A British Catholic missionary and environmental activist Paul McAuley, was found dead in a hostel for indigenous students in Peru.
The body of McAuley, 71, was discovered last week by students in the city of Iquitos on the Amazon river.
The religious order to which he belonged said in a statement that the body had been burned.
According to The Guardian, a forensic expert in Peru has confirmed that McAuley was dead before his body was burned.
The head forensic doctor in Peru’s Loreto region, Francisco Moreno, said it was difficult to determine the cause of death and more pathological and toxicological tests were being conducted but it could take between three to six months to know the results.
Authorities questioned six indigenous youth who lived in the hostel he managed in a poor area of the isolated city.
Born in Portsmouth, the activist lived in Peru for more than 20 years.
He had worked on behalf of the country’s indigenous communities to battle powerful oil and mining interests.
McAuley attracted international attention in 2010 when the Peruvian government ordered his expulsion. He was accused of causing unrest among the indigenous population for protesting against the destruction of the environment. This resulted in hundreds of people demonstrating for him and allowing him to stay in the South American country after a long trial.

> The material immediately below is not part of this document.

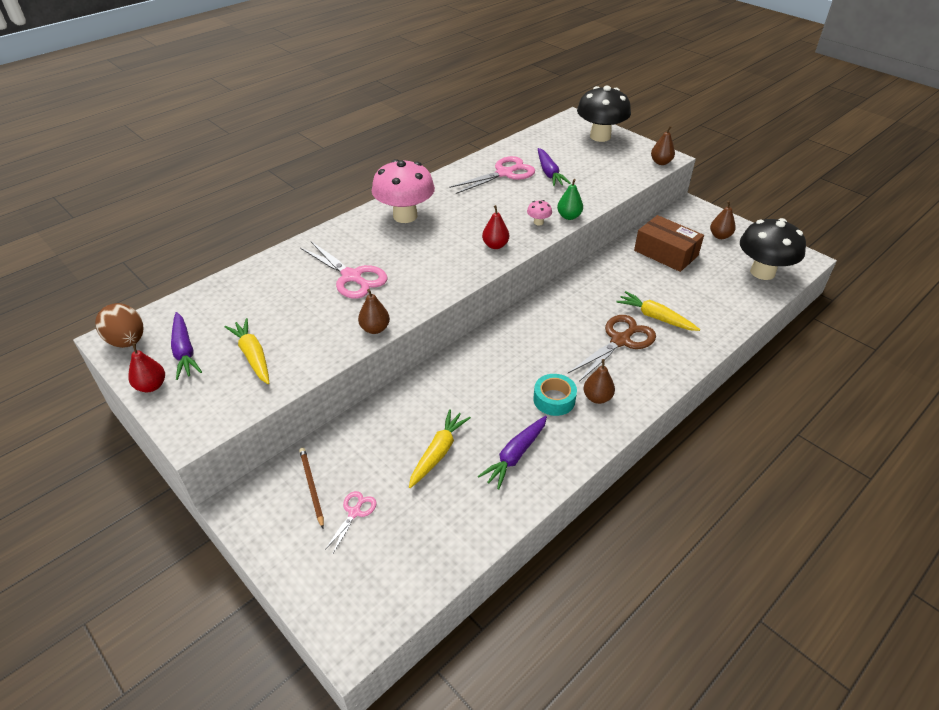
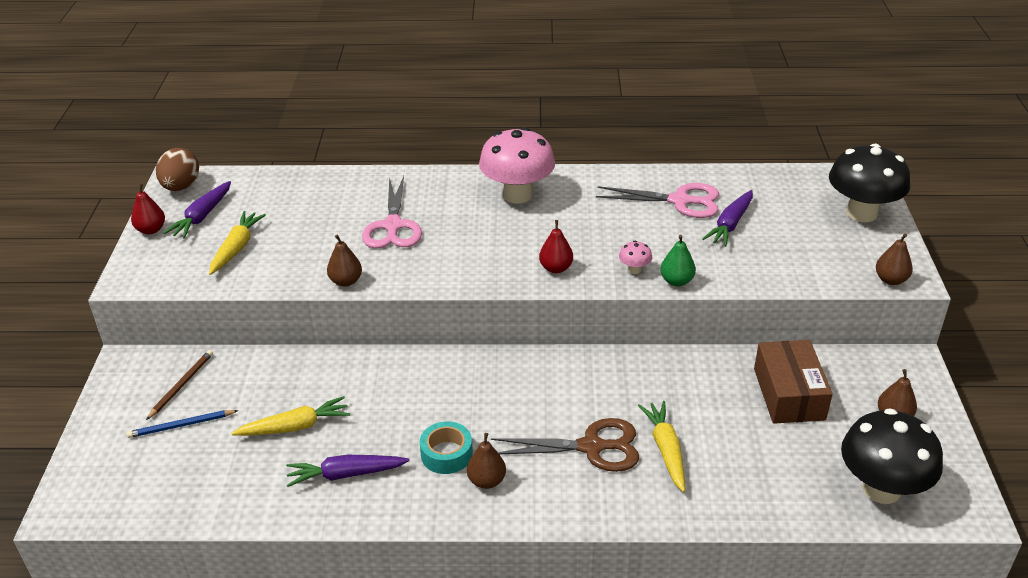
camera: 45 degrees right, 5 degrees down
(354, 512) = (181, 425): pink scissors -> blue pencil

Environmental groups were quick to pay tribute to McAuley after his death.
The Environmental Investigation Agency, a non-profit group, said he “fought peacefully for indigenous rights and forests in Peru.”
It added: “His death should be investigated. Rest in peace, Brother Paul, we will continue the fight.”
The group’s Peru programs director Julia Urrunaga tweeted: “What tough news. A great man who did a lot for indigenous communities, their rights and the forests.”